Docker offers the quickest path to setting up this model locally.

Make sure to follow the instructions below.

Then, execute the docker-compose up command to launch the model.

🔗 SHA sum: e103e9b136be44ed5abcac181a04d1fb | Updated: 2026-06-23

CPU: multi-threading optimized for fast prompt processing
RAM: 32 GB highly recommended for 26B+ GGUF models
Disk: 150+ GB for high-context vector database storage
Graphics: TensorRT-LLM / vLLM inference engine compatible chip

VoxCPM2 is a next‑generation speech synthesis model designed to generate highly natural‑sounding audio across dozens of languages.

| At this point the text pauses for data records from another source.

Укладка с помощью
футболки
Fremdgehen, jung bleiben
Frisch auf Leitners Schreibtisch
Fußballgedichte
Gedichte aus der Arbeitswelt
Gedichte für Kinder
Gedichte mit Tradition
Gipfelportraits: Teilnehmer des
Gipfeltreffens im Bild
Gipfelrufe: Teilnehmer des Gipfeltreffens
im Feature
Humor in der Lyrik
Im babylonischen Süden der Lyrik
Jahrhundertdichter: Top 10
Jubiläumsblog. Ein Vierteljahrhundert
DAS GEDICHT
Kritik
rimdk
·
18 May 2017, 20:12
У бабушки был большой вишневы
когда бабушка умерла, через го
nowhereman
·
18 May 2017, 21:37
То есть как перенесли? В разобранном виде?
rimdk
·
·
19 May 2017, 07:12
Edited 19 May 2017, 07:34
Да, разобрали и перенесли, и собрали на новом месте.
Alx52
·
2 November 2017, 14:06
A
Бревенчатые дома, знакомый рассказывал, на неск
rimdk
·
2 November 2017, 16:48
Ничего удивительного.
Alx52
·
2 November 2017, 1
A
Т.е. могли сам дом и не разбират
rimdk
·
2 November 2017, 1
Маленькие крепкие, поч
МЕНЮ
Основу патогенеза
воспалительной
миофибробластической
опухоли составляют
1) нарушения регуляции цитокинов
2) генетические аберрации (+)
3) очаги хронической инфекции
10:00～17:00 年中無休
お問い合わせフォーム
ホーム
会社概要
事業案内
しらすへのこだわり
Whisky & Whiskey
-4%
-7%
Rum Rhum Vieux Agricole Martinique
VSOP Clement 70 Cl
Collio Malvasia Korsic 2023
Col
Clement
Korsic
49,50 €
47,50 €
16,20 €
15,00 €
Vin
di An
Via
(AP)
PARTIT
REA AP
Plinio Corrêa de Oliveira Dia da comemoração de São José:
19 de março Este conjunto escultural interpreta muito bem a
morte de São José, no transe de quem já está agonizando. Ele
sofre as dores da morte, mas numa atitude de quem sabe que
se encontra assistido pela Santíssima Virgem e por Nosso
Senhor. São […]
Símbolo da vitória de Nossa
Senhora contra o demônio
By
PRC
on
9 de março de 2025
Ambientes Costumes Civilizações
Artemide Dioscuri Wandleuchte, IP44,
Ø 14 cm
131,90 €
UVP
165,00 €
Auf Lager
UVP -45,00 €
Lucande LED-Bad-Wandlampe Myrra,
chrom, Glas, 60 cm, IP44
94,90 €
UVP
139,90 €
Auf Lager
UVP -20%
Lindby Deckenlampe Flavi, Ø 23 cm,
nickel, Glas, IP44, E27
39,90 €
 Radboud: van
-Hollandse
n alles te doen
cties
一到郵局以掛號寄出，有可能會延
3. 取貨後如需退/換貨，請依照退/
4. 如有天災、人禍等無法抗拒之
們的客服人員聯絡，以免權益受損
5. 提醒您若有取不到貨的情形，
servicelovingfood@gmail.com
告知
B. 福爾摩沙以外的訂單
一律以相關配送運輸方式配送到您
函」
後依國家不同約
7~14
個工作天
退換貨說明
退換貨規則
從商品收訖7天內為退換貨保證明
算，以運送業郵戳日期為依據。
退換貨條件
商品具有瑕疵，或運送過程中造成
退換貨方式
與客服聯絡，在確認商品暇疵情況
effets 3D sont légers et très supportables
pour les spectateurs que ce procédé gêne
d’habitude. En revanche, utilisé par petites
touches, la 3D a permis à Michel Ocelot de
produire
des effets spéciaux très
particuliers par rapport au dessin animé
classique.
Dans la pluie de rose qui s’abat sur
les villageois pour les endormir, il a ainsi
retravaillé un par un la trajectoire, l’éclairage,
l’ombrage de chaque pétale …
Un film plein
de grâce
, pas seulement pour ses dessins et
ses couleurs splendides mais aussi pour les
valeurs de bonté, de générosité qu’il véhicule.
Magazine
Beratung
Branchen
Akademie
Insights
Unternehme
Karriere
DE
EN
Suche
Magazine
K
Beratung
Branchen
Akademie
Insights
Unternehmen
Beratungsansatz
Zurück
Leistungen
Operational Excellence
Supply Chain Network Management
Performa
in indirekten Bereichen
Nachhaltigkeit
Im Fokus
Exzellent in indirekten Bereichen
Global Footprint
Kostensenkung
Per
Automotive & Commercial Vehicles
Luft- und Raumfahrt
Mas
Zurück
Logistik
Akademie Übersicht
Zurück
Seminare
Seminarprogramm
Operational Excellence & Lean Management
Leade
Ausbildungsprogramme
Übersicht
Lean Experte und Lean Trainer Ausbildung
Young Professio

It leverages a conditional parameterization approach that reduces memory footprint by up to 60 % while preserving voice fidelity. The architecture integrates a hierarchical encoder and a diffusion‑based decoder, enabling real‑time inference with latency under 150 ms on standard hardware. A built‑in speaker adaptation module allows users to personalize voice models with just a few seconds of audio, eliminating the need for extensive retraining. These capabilities are showcased in a comparative benchmark where VoxCPM2 outperforms prior models on MOS scores, word error rates, and multilingual consistency, as detailed in the table below.